Check every line of the data for the word "front", and copy those that have it.

--- Material supplied ---
========================

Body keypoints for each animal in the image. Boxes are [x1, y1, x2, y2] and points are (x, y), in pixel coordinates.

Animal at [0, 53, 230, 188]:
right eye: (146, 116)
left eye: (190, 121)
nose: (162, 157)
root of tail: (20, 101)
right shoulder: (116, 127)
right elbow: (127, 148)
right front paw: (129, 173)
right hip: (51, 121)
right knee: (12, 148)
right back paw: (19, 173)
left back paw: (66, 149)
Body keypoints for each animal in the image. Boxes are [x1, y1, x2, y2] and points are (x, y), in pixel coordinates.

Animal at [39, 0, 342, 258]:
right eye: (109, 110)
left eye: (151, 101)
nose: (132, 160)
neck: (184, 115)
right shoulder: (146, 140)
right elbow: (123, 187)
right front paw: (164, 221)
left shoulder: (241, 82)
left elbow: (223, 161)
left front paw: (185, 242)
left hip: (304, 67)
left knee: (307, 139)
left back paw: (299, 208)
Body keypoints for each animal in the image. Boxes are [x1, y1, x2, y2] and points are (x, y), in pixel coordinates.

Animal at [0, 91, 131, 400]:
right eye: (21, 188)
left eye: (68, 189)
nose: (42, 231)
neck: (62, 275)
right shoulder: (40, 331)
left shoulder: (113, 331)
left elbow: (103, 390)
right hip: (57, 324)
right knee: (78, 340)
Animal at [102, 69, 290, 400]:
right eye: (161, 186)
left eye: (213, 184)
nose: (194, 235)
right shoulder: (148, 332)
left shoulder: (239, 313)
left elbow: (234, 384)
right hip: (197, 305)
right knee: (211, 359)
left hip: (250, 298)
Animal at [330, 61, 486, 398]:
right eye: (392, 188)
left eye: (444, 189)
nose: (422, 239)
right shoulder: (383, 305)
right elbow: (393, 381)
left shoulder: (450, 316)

========================

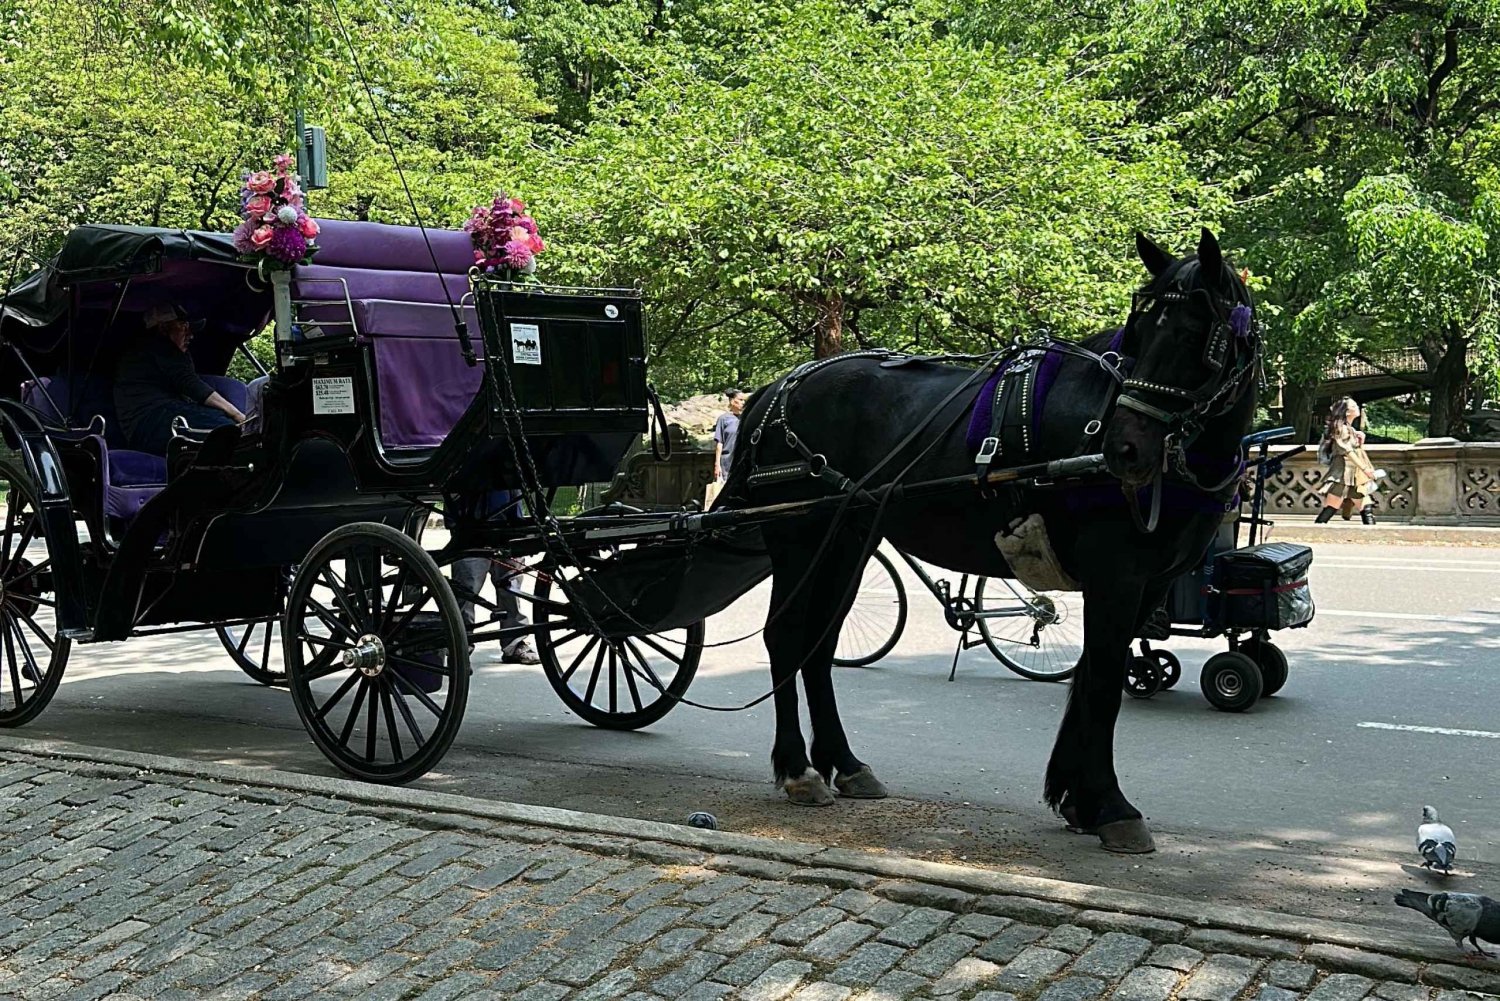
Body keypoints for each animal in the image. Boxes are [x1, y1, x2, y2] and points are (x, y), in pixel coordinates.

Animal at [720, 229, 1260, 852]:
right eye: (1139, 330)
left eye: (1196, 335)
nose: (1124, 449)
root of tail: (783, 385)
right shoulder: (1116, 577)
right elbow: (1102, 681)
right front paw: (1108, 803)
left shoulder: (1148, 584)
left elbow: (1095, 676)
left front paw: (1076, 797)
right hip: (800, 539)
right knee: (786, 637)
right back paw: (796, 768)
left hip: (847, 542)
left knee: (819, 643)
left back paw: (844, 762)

========================

--- Output for this task ---
right front paw: (129, 173)
right front paw: (164, 221)
left front paw: (185, 242)
right front paw: (1108, 803)
left front paw: (1076, 797)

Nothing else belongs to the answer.